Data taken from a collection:
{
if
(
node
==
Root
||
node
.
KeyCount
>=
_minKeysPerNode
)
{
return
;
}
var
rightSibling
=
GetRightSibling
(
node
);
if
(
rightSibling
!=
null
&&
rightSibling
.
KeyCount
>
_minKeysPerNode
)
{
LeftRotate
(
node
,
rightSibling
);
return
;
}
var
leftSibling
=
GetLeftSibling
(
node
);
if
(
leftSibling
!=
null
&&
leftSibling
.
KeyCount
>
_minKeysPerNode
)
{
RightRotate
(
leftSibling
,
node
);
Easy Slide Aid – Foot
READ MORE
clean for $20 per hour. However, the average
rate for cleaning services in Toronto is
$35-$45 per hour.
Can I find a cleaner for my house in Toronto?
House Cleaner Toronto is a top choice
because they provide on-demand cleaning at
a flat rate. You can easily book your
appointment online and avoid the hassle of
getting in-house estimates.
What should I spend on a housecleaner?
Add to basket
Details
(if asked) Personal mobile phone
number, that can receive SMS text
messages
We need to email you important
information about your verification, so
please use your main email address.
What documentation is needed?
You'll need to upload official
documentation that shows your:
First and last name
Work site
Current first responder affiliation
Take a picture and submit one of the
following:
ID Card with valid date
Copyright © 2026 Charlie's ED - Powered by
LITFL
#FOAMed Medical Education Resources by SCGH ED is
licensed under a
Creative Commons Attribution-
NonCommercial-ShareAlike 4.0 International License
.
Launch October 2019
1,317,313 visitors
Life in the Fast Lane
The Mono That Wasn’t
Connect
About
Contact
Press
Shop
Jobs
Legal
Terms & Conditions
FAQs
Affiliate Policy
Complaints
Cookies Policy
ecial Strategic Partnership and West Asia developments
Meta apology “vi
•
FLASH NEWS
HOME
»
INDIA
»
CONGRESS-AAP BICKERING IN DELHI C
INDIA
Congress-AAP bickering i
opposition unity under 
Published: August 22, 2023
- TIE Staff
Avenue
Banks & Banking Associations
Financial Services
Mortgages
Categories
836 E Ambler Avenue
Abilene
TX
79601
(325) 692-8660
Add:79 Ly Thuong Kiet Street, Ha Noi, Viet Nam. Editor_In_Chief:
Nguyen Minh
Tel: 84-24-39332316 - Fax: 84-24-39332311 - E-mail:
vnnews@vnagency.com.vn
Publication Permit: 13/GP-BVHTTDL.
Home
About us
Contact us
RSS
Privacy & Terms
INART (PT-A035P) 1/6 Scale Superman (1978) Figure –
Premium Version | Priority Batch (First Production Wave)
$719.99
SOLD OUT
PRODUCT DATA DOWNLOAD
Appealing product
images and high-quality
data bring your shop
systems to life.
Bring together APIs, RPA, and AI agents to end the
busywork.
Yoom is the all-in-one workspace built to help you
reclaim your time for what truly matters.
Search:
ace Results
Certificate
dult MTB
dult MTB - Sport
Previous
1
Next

**Instructions for the task:**
Please switch every "Toronto" in the lines above to "Ottawa", then write out all the lines again with nothing else altered.

**Task response:**
{
if
(
node
==
Root
||
node
.
KeyCount
>=
_minKeysPerNode
)
{
return
;
}
var
rightSibling
=
GetRightSibling
(
node
);
if
(
rightSibling
!=
null
&&
rightSibling
.
KeyCount
>
_minKeysPerNode
)
{
LeftRotate
(
node
,
rightSibling
);
return
;
}
var
leftSibling
=
GetLeftSibling
(
node
);
if
(
leftSibling
!=
null
&&
leftSibling
.
KeyCount
>
_minKeysPerNode
)
{
RightRotate
(
leftSibling
,
node
);
Easy Slide Aid – Foot
READ MORE
clean for $20 per hour. However, the average
rate for cleaning services in Ottawa is
$35-$45 per hour.
Can I find a cleaner for my house in Ottawa?
House Cleaner Ottawa is a top choice
because they provide on-demand cleaning at
a flat rate. You can easily book your
appointment online and avoid the hassle of
getting in-house estimates.
What should I spend on a housecleaner?
Add to basket
Details
(if asked) Personal mobile phone
number, that can receive SMS text
messages
We need to email you important
information about your verification, so
please use your main email address.
What documentation is needed?
You'll need to upload official
documentation that shows your:
First and last name
Work site
Current first responder affiliation
Take a picture and submit one of the
following:
ID Card with valid date
Copyright © 2026 Charlie's ED - Powered by
LITFL
#FOAMed Medical Education Resources by SCGH ED is
licensed under a
Creative Commons Attribution-
NonCommercial-ShareAlike 4.0 International License
.
Launch October 2019
1,317,313 visitors
Life in the Fast Lane
The Mono That Wasn’t
Connect
About
Contact
Press
Shop
Jobs
Legal
Terms & Conditions
FAQs
Affiliate Policy
Complaints
Cookies Policy
ecial Strategic Partnership and West Asia developments
Meta apology “vi
•
FLASH NEWS
HOME
»
INDIA
»
CONGRESS-AAP BICKERING IN DELHI C
INDIA
Congress-AAP bickering i
opposition unity under 
Published: August 22, 2023
- TIE Staff
Avenue
Banks & Banking Associations
Financial Services
Mortgages
Categories
836 E Ambler Avenue
Abilene
TX
79601
(325) 692-8660
Add:79 Ly Thuong Kiet Street, Ha Noi, Viet Nam. Editor_In_Chief:
Nguyen Minh
Tel: 84-24-39332316 - Fax: 84-24-39332311 - E-mail:
vnnews@vnagency.com.vn
Publication Permit: 13/GP-BVHTTDL.
Home
About us
Contact us
RSS
Privacy & Terms
INART (PT-A035P) 1/6 Scale Superman (1978) Figure –
Premium Version | Priority Batch (First Production Wave)
$719.99
SOLD OUT
PRODUCT DATA DOWNLOAD
Appealing product
images and high-quality
data bring your shop
systems to life.
Bring together APIs, RPA, and AI agents to end the
busywork.
Yoom is the all-in-one workspace built to help you
reclaim your time for what truly matters.
Search:
ace Results
Certificate
dult MTB
dult MTB - Sport
Previous
1
Next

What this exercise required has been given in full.